# Problem to work on:
Will you set down every line of the listing below verbatim, leaving the pictures out?

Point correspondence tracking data

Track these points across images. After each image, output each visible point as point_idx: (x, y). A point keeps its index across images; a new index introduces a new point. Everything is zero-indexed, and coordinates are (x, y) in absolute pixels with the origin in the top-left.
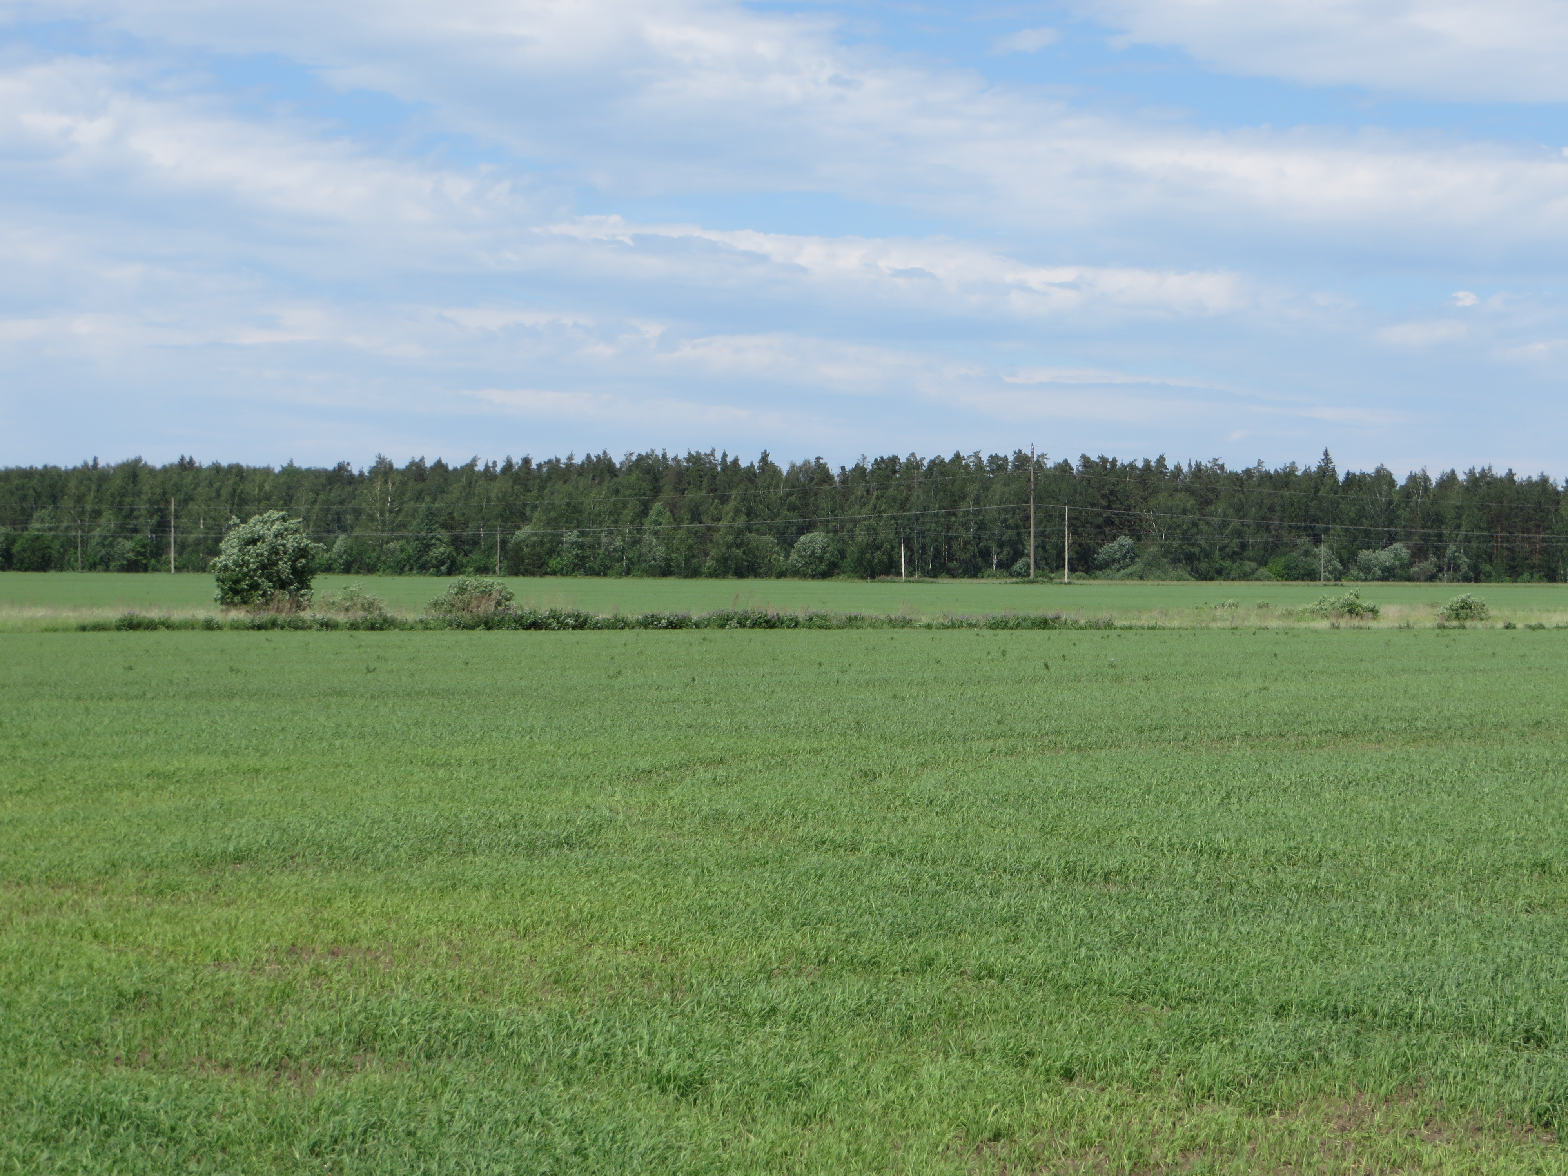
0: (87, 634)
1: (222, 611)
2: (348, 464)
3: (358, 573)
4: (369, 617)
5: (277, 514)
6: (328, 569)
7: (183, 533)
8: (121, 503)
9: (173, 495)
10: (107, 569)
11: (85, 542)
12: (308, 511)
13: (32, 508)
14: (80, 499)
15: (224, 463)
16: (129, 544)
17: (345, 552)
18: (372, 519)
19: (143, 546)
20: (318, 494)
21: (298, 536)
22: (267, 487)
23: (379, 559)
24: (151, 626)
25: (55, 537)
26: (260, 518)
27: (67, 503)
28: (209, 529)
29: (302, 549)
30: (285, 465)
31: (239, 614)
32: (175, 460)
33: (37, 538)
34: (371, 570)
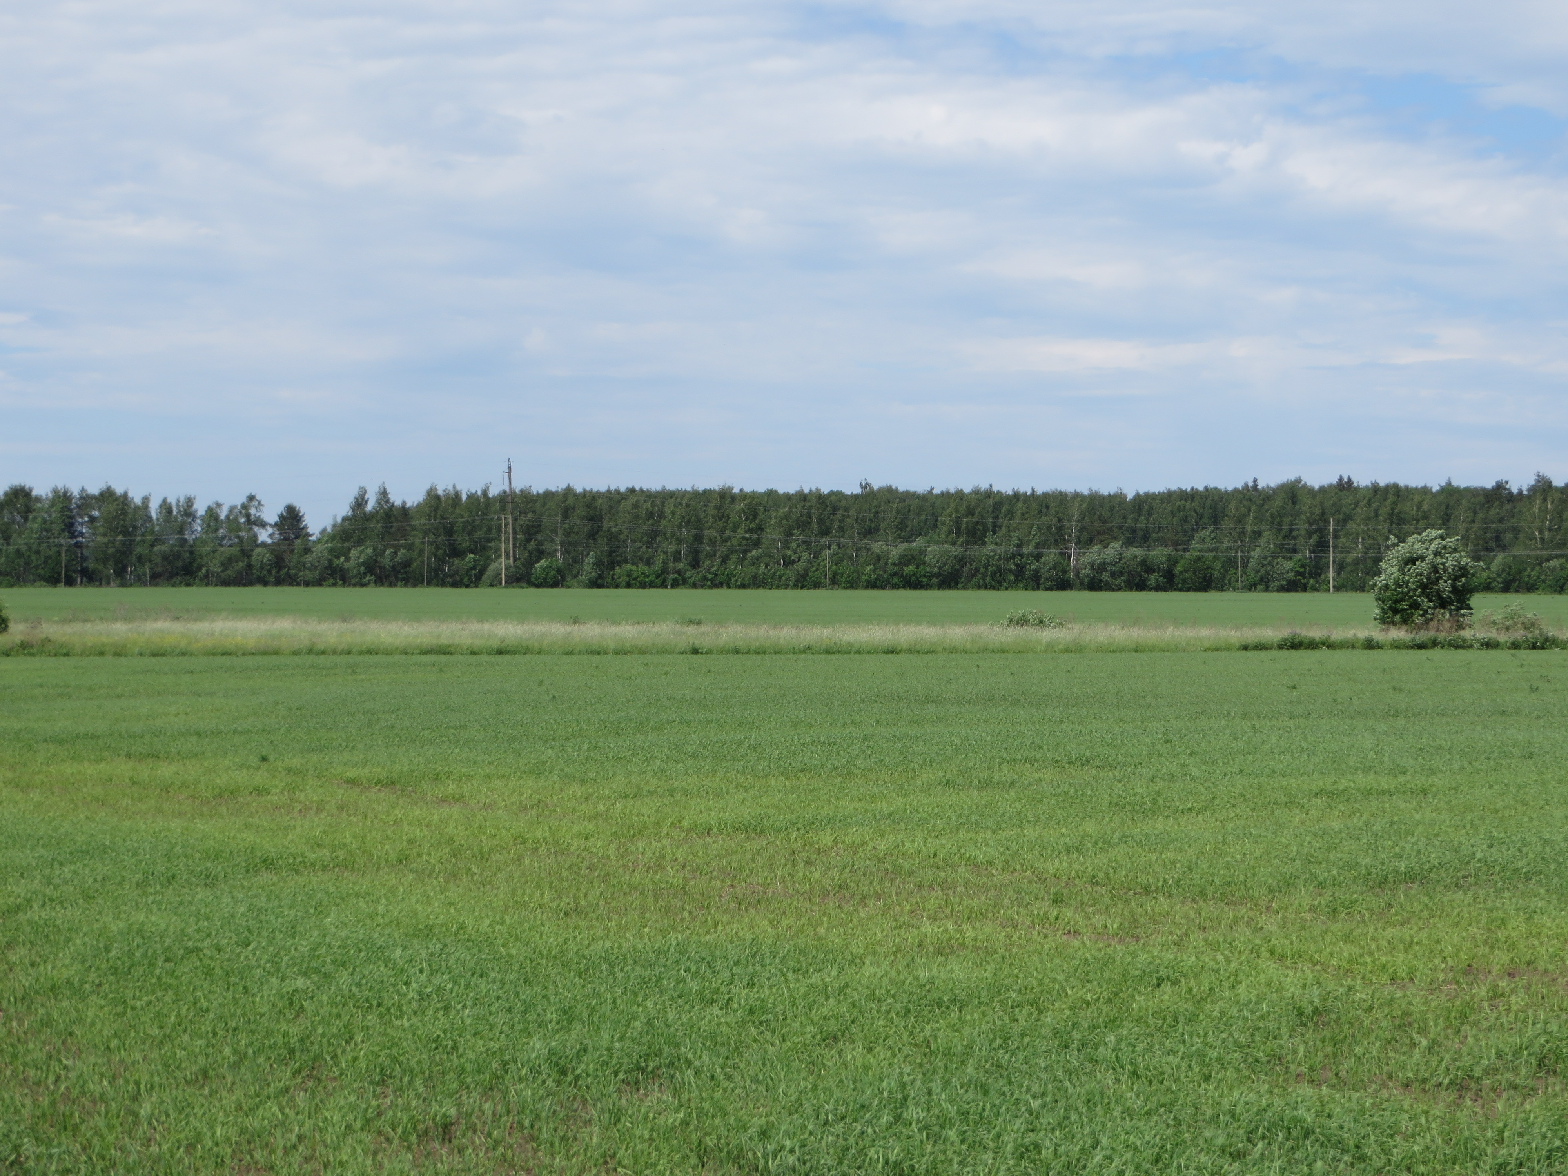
0: (1249, 654)
1: (1383, 630)
2: (1507, 482)
3: (1517, 591)
4: (1530, 635)
5: (1434, 533)
6: (1487, 588)
7: (1341, 552)
8: (1280, 524)
9: (1333, 515)
10: (1267, 590)
11: (1246, 562)
12: (1467, 530)
13: (1193, 529)
14: (1240, 520)
15: (1382, 484)
16: (1288, 565)
17: (1503, 570)
18: (1532, 538)
19: (1303, 566)
20: (1475, 513)
21: (1457, 555)
22: (1425, 507)
23: (1538, 578)
24: (1312, 645)
25: (1216, 558)
26: (1419, 537)
27: (1227, 524)
28: (1367, 550)
29: (1461, 568)
30: (1443, 484)
31: (1399, 634)
32: (1334, 480)
33: (1199, 559)
34: (1531, 588)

# Written solution:
Track these points across images. After each image, output each visible point as point_idx: (x, y). A point keeps its index across images; a new index introduces a new point. Everything is zero-indexed, and coordinates are (x, y) in absolute pixels with the origin in the top-left.
0: (87, 634)
1: (222, 611)
2: (348, 464)
3: (358, 573)
4: (369, 617)
5: (277, 514)
6: (328, 569)
7: (183, 533)
8: (121, 503)
9: (173, 495)
10: (107, 569)
11: (85, 542)
12: (308, 511)
13: (32, 508)
14: (80, 499)
15: (224, 463)
16: (129, 544)
17: (345, 552)
18: (372, 519)
19: (143, 546)
20: (318, 494)
21: (298, 536)
22: (267, 487)
23: (379, 559)
24: (151, 626)
25: (55, 537)
26: (260, 518)
27: (67, 503)
28: (209, 529)
29: (302, 549)
30: (285, 465)
31: (239, 614)
32: (175, 460)
33: (37, 538)
34: (371, 570)
0: (1249, 654)
1: (1383, 630)
2: (1507, 482)
3: (1517, 591)
4: (1530, 635)
5: (1434, 533)
6: (1487, 588)
7: (1341, 552)
8: (1280, 524)
9: (1333, 515)
10: (1267, 590)
11: (1246, 562)
12: (1467, 530)
13: (1193, 529)
14: (1240, 520)
15: (1382, 484)
16: (1288, 565)
17: (1503, 570)
18: (1532, 538)
19: (1303, 566)
20: (1475, 513)
21: (1457, 555)
22: (1425, 507)
23: (1538, 578)
24: (1312, 645)
25: (1216, 558)
26: (1419, 537)
27: (1227, 524)
28: (1367, 550)
29: (1461, 568)
30: (1443, 484)
31: (1399, 634)
32: (1334, 480)
33: (1199, 559)
34: (1531, 588)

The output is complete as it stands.